Search for microsatellite-like regions in protein coding sequences

Microsatellite-like regions (MSRs) were identified in protein coding nucleotide sequences using the compositional order approach by detecting irregular recurrences of short k-mers [63,64,65]. In random sequences, the probability of identifying a motif of length k that recurs more than n time in a sequence of length L is determined by the binomial distribution, \(P\left(L,p;\ge n\right)=\sum_{i=n}^{L-k+1}\left(\genfrac{}{}{0pt}{}{L}{i}\right){p}^{i}{(1-p)}^{L-i}\), where p is the probability of selecting a k-mer over an alphabet A, such that \(p=1/{A}^{k}\). Here, we define non-random recurrences of a k-mer as those that recur with \(P<{10}^{-6}\), locally (that is within a window of 1000 characters). Thus, for example, for nucleotide sequences (\(A=4\)), and using \(k=6\) (hexamers), this definition translates into the search of non-random recurrence of hexamers that occur at least 6 times within 1000 bp, at least 5 times within 500 bp, at least 4 times within 200 bp and at least 3 times within 80 bp.

To extract MSR, we identify all the non-random locations of all k-mers, allowing motifs to overlap, and define MSR as the coverage of non-random recurrences with interval distance between consecutive recurrences of the same motif (\(I\)) smaller than the motif length \(k\) (i.e., \(I\le k\)). For example, using \(k=6\) in the sequence AAAAAAAAA, the hexamer AAAAAA recurs 4 times, with \(I=1\) between consecutive recurrences, capturing runs of nucleotides. Similarly, in the sequence ATATATATATA the dinucleotide tandem repeats are captured by the hexamers ATATAT and TATATA, each recurring 3 times, with distance interval \(I=2\) (recurring twice each), and so forth up to \(I=6\). To ensure that all non-random patterns are identified, this procedure is done for all \(k\) up to 6 (i.e., \(k=1..6\)). MSR regions that are separated from each other by less than k, are merged into a single region. Using this definition, MSRs in nucleotide sequences include the conventionally defined regions of microsatellite instability (i.e., tracks of units composed of a few bp, typically 1–5 bp). The MSR and LCR measures are correlated, but distinct across the csCOGs (Additional file 10: Table S5).

Statistical analysis

Each csCOG within each lineage was classified with respect to several quantitative or qualitative features (see the list of features in Additional file 1: Table S1). Variability was analyzed as a quantitative (real number continuous) variable; the rest were represented as categorical variables. Associations between variability and each of the other features were analyzed using the ANOVA test for the distribution of variability of csCOGs within the categories and between the categories; the significance of the association was estimated using the F-statistics (ratio of between- to within-group variances); the strength of association was estimated as the relative decrease of the total variance due to grou** csCOGs into feature categories.

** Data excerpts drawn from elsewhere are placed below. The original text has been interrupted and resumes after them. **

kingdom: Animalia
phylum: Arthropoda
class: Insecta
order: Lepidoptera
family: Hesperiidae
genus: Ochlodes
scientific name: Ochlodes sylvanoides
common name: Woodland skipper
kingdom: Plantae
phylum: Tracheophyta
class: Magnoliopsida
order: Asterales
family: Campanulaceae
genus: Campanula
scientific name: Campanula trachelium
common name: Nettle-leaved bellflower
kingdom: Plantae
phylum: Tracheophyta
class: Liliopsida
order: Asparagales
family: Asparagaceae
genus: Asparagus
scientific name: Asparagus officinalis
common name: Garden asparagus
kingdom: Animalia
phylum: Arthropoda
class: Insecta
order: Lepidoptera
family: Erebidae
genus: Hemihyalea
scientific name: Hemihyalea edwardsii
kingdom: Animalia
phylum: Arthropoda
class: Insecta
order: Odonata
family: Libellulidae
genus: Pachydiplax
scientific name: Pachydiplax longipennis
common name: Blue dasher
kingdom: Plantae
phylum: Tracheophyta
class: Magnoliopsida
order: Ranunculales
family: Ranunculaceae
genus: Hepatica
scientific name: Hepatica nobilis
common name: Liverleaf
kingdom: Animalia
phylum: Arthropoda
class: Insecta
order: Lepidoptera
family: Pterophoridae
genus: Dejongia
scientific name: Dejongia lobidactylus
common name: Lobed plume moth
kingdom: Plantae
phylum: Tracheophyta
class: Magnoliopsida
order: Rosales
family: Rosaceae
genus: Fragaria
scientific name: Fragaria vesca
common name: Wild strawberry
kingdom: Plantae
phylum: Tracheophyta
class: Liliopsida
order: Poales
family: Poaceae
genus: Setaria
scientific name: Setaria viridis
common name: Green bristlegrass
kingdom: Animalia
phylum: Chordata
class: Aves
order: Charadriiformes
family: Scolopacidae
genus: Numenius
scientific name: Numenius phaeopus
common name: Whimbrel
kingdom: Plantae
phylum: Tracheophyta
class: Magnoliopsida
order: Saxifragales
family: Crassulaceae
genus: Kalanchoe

The total explanatory power of all features was estimated as the unadjusted \({R}^{2}\) of the generalized linear model, predicting the variability of a csCOG given the categorical values of all 9 features using the lm function in R. Each model was subject to stepwise reduction using the step function in R, which attempts to remove low-impact explanatory variables based on the Akaike Information Criterion; successful reduction attempts were reported.